Классик еще что-то говорил о революции, которую неокрепшим еще ребенком совратили авантюристы и совершили переворот, по существу украли у человечества мечту о самом справедливом и гуманном обществе, все равно, что огонь у Прометея… А на загогулине герлыги посверкивал глазками чертенок, высовывал красный и острый, как у птички, язычок, и часто-часто дышал, словно ему было жарко… Бред в бреду?.. И пустились перед Иваном вприпрыжку слова знакомого лозунга: «Спа-си-бо то-ва-ри-щу Ста…»

Чувствуя, что он сейчас сойдет с ума, Иван Петрович закрыл глаза и зажал ладонями уши — только бы ничего не видеть и не слышать. В ушах громыхало, взбудораженная кровь, как прибойная волна, колотила в барабанные перепонки. К счастью, волна с каждым ударом ослабевала, затем она совсем стихла. Он открыл глаза и едва не вскрикнул: на стуле, на котором только что посиживал классик, восседал собственной персоной Аэроплан Леонидович Около-Бричко и методично потирал ладонью пунцовую левую щеку.

— Вы? — Иван Где-то вложил в коротенькое местоимение множество чувств: и досады оттого, что все у него, что бы ни происходило, невероятным образом заканчивается или упирается в Около-Бричко. И обреченности — как бы ни хотелось, а приходится заниматься суперграфоманом. И личной неприязни к посетителю, и жалости к себе, потому что вместо творчества, на которое он приговорен от рождения, надо пачкать душу словесной дрысней разных генералиссимусов пера, чтобы заработать себе на жизнь.
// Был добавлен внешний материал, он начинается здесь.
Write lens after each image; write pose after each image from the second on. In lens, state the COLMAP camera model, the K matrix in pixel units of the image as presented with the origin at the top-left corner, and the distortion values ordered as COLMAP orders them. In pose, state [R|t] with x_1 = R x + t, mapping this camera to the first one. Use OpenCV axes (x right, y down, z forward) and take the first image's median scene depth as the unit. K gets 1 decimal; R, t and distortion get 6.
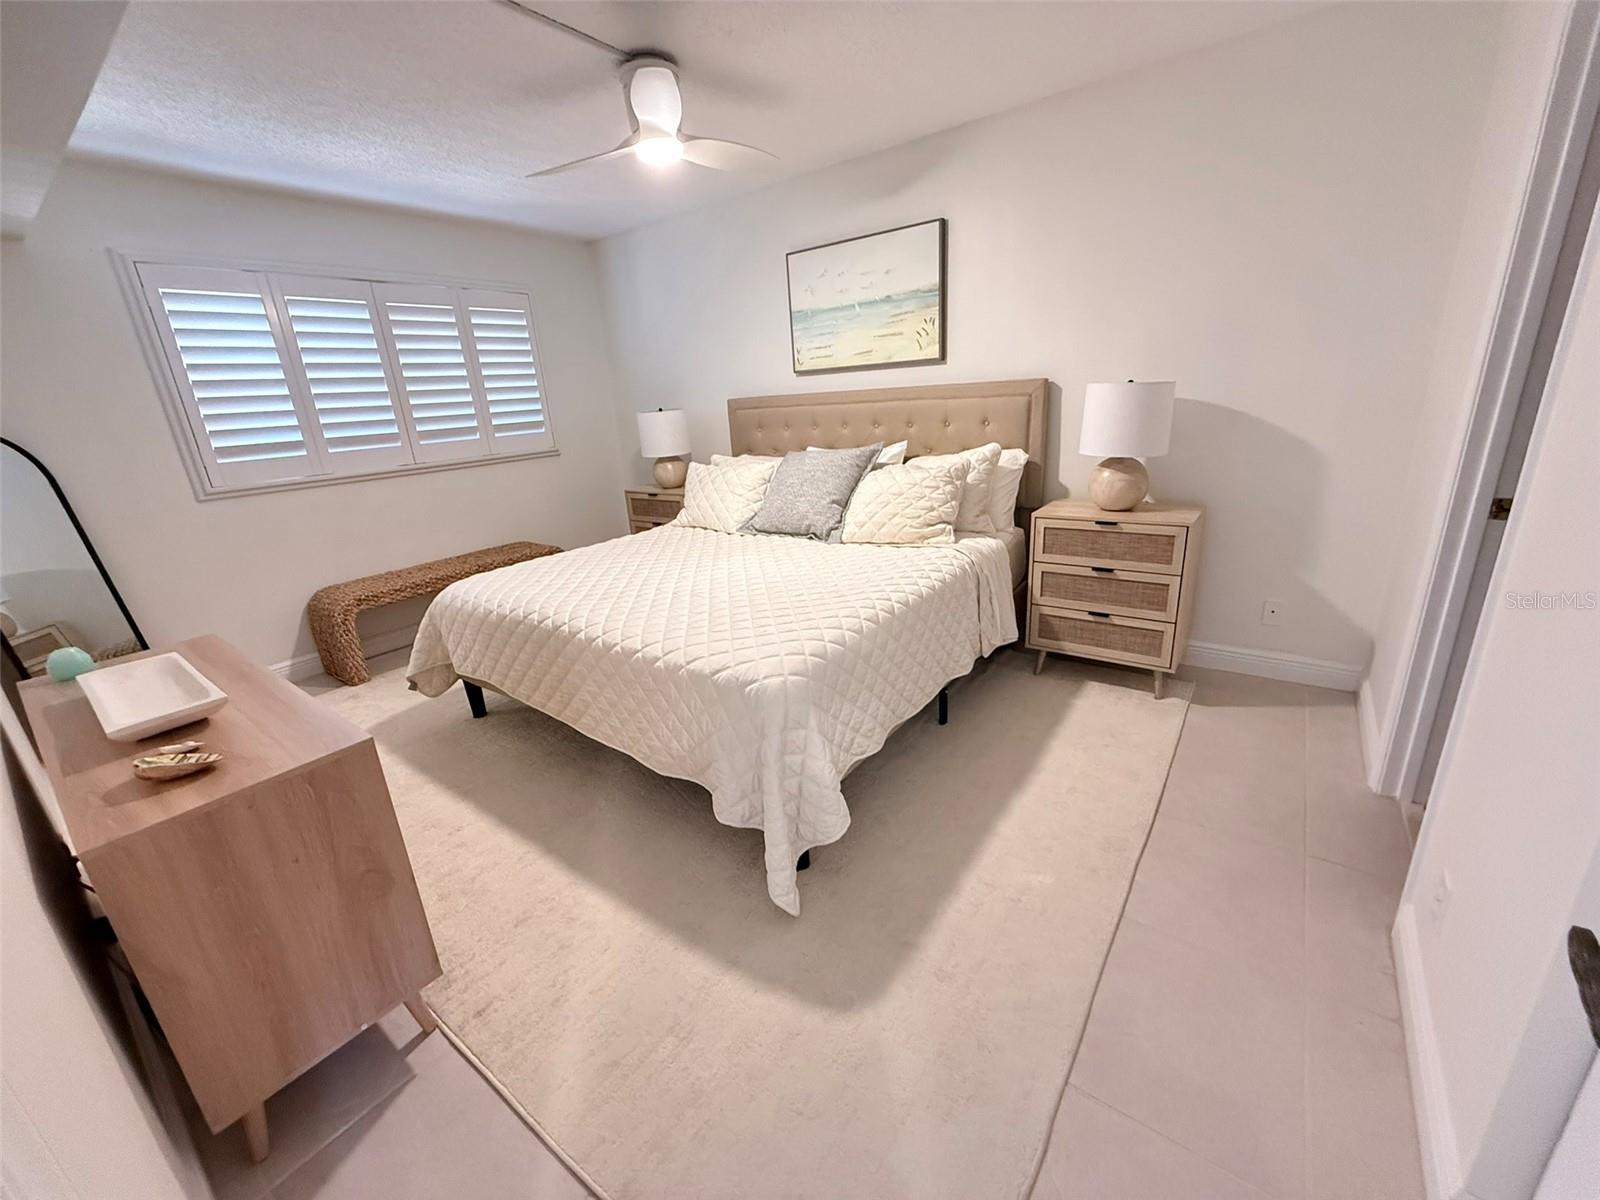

Потому что душа, особенно если она честная, в нашем обществе все меньше и меньше способна себя прокормить.

— Я, — с вызовом ответил автор всех времен и народов.

Иван в раздумье постучал костяшками пальцев по столу, попутно проверяя, продолжается чертовщина или, как его, полтергейст, и, убедившись, что реакции адекватные: костяшки ощущают боль и столешница издает звук, предложил Около-Бричко придти попозже.

— Я должен отлучиться. Минут на двадцать. Ведь мы с вами предварительно о встрече не договаривались, — объяснил он и встал, ожидая, что его примеру последует и посетитель.

Идя по издательскому коридору, он вглядывался в надписи на дверях, все больше убеждаясь, что он находится в реальной жизни, не во сне. Может, и не было Алексея Максимовича никакого, просто разыгралось воображение, а может, его роль сыграл Аэроплан Леонидович? Алексей Максимович — тоже ведь в какой-то степени рядовой генералиссимус пера, да все мы, в той или иной степени, такие генералиссимусы. И чем выше по должности, чем ближе к Спасской башне, — тем больше…

Вышел на улицу — июльская жара, течет и течет нескончаемая толпа злых, рыскающих в поисках покупок, москвичей и гостей столицы. Как и следовало ожидать, его потянуло к «стене коммунаров», — только туда, не думать ни о Горьком, ни о каких графоманах, в том числе кремлевских, ни о стихах, ни о разновидностях реализма, ни об убыстрении-ускорении всеобщей преобразованщины.